***** SUPPLIED RECORDS *****
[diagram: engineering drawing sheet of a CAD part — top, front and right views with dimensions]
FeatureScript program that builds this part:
*****
***** SUPPLIED RECORDS *****
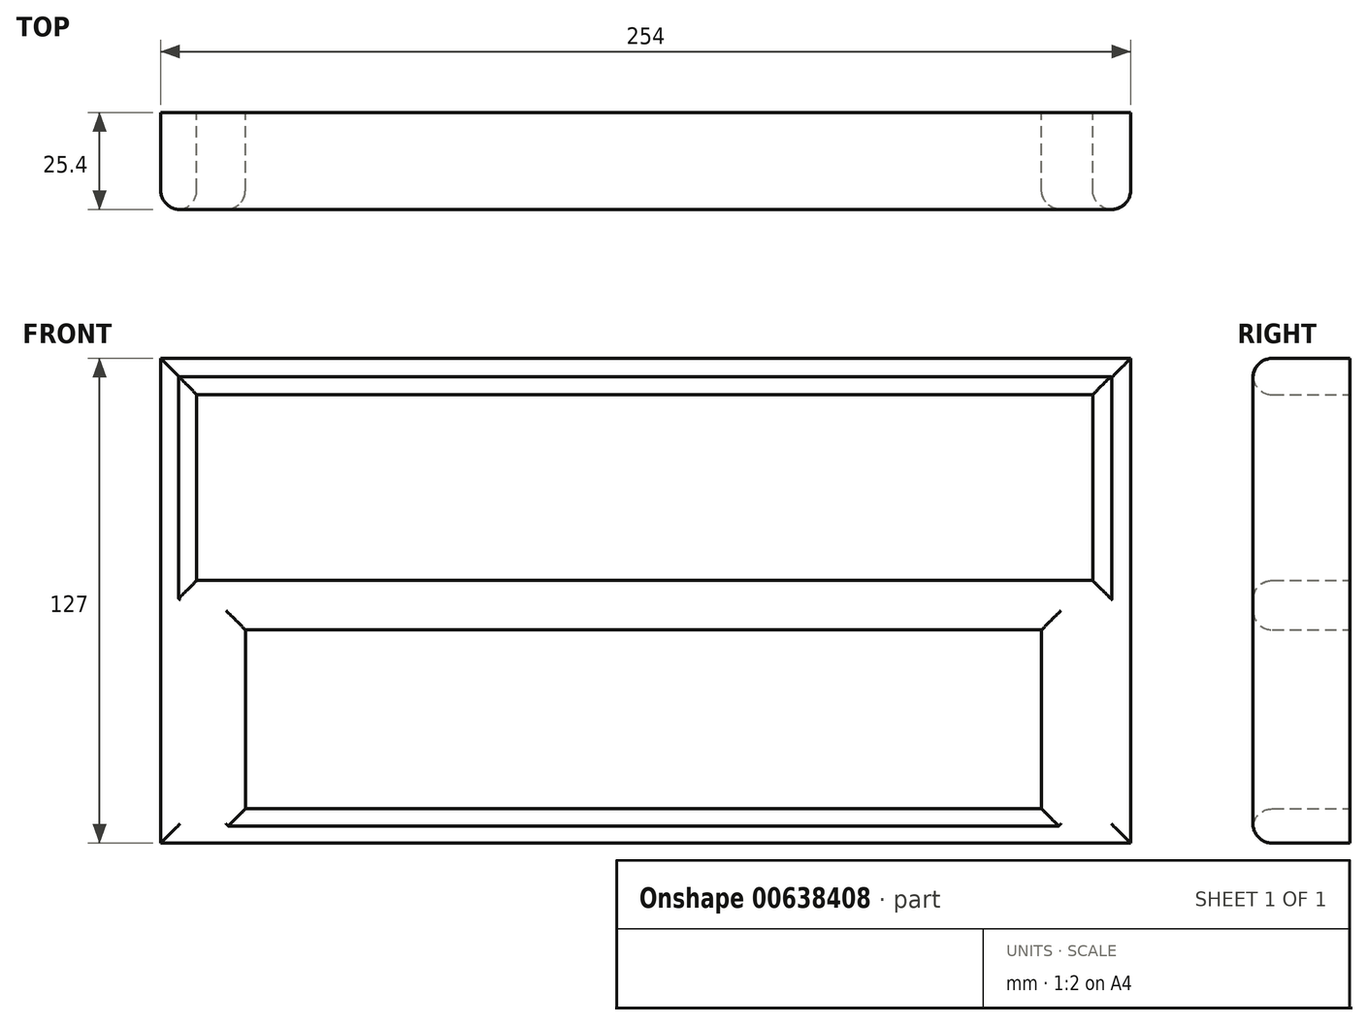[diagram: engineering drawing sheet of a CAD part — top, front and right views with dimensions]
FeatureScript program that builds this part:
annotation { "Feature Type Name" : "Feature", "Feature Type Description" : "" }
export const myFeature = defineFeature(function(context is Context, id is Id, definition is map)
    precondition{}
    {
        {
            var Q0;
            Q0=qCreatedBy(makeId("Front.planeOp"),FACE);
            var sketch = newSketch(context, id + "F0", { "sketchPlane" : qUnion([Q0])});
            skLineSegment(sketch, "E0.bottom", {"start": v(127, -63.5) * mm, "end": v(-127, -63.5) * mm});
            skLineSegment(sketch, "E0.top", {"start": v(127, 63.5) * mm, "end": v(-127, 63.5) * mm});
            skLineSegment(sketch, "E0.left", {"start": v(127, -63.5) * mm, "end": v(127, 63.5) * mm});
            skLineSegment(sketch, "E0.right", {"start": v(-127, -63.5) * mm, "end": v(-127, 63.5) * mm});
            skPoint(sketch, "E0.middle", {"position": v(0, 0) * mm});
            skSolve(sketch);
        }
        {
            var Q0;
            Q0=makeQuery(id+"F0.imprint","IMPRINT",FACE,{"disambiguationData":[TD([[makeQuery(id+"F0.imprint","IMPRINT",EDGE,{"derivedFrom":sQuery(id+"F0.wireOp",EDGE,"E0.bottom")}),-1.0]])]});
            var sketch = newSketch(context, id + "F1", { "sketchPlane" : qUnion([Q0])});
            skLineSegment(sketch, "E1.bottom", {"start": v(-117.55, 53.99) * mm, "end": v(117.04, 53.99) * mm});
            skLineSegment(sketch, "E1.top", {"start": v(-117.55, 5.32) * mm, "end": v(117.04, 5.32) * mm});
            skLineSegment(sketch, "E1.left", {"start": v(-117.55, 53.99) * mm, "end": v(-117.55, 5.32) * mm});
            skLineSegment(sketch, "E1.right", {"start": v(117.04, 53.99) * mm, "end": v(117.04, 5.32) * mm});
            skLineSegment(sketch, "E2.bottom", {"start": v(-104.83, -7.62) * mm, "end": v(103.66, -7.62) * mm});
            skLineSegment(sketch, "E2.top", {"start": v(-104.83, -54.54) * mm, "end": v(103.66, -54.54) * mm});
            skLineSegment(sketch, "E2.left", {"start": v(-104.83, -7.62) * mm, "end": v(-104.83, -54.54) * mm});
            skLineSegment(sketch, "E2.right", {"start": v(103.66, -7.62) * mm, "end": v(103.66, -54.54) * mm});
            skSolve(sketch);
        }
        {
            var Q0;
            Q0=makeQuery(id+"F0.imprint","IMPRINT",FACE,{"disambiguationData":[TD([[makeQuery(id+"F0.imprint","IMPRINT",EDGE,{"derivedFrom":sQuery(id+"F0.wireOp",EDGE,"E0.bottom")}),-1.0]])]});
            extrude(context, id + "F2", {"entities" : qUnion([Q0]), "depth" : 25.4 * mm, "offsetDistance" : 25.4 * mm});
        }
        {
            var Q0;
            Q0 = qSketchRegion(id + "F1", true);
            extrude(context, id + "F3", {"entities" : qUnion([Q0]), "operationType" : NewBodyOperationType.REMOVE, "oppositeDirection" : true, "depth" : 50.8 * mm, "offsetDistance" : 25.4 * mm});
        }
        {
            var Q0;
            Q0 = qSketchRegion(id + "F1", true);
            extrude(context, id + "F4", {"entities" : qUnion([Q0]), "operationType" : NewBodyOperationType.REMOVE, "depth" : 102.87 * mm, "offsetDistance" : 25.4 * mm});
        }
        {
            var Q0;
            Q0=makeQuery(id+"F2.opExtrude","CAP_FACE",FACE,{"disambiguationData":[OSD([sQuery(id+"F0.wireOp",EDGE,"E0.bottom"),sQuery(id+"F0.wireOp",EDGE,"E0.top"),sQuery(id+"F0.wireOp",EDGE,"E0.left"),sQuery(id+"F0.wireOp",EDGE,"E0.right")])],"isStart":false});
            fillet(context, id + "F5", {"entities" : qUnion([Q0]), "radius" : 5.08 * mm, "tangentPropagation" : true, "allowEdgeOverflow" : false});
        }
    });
*****
■ **SHORT EXERCISE**:
List each line in the entries above that contains the string "operationType", matching upper and lower case exactly.

■ **EXERCISE SOLUTION**:
            extrude(context, id + "F3", {"entities" : qUnion([Q0]), "operationType" : NewBodyOperationType.REMOVE, "oppositeDirection" : true, "depth" : 50.8 * mm, "offsetDistance" : 25.4 * mm});
            extrude(context, id + "F4", {"entities" : qUnion([Q0]), "operationType" : NewBodyOperationType.REMOVE, "depth" : 102.87 * mm, "offsetDistance" : 25.4 * mm});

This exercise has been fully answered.